Our cooking school is our pride and joy. It gives us the perfect platform to share with you, our love and joy of this fantastic "cucina". Each course will have a maximum of 6 students, so everyone will get plenty of opportunity to get to know all the secrets of real "mamma" cooking. All courses are taught in english.
Our kitchen is very seasonal - we take great pride in using the best produce from our local terroir. Once spring comes we are very excited about all the new produce in the markets - freshly podded peas, broad beans, agretti, small beets and the wild asparagus from the forests - summer sees the arrival of home grown heirloom tomatoes in all shape and sizes, zucchini and lots of fragrant herbs. In the cooler months of fall and winter we cook with all the tasty game form the forest, pumpkin, cavolo nero, chestnuts and mush rooms - the style of cooking is getting heavier and more comforting. In general or way of cooking has its roots in the flavoursome and rustic country cooking. We always enjoy looking over the shoulder of a true mamma, trying to capture some of the secrets - once back in the kitchen - we take advantage of these secrets and prepare classical dishes, but with a slightly modern twist.

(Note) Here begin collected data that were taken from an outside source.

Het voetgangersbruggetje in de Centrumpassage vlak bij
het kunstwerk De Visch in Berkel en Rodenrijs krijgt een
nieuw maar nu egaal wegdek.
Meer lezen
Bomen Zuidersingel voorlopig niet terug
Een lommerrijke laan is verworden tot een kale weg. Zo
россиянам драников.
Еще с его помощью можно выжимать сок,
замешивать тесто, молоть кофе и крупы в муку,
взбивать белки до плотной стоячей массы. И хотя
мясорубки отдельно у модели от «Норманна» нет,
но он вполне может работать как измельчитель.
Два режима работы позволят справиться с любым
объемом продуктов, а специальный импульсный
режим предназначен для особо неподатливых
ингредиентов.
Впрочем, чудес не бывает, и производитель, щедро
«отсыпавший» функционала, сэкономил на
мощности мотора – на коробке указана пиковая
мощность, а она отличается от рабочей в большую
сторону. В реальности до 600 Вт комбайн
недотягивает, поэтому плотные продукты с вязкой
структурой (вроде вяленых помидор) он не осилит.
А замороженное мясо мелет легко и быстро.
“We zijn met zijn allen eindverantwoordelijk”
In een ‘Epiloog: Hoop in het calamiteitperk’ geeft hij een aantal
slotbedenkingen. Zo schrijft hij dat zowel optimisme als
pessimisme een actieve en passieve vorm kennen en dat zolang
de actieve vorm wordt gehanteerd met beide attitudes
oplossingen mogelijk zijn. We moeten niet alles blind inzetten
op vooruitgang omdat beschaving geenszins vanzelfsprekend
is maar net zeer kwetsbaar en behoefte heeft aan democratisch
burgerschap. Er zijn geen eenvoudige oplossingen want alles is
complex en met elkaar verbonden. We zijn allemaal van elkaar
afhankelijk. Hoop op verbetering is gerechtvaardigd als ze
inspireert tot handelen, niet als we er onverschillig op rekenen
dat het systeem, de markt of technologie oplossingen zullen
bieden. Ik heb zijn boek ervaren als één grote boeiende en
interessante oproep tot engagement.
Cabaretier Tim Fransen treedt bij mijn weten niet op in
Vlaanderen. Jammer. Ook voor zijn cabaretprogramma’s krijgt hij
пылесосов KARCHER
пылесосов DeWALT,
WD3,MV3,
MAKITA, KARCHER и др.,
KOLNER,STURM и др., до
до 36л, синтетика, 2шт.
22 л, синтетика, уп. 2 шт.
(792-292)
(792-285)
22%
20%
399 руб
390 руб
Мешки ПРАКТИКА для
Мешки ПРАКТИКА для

In our calendar, you will find cooking courses planned all through the year - they are all have different themes and durations, but we are also happy to arrange courses to suit your time and ideas. Be it a one-day cooking lesson or a weekend stay with 2-3 lessons, visits to local producers of wine and true italian foods or a guided visit to the market. Please do not hesitate to contact us for any questions or special wishes, or if you like to receive a more detailed program for any of the courses already listed in the calendar.
Our goal with the cooking school is to give you a better in-sight into the wonderful world of Italian food, give you great ideas and tips for the everyday cooking at home, easier work routines in the kitchen and last but not least - to show you the joy of a good, honest home cooked meal.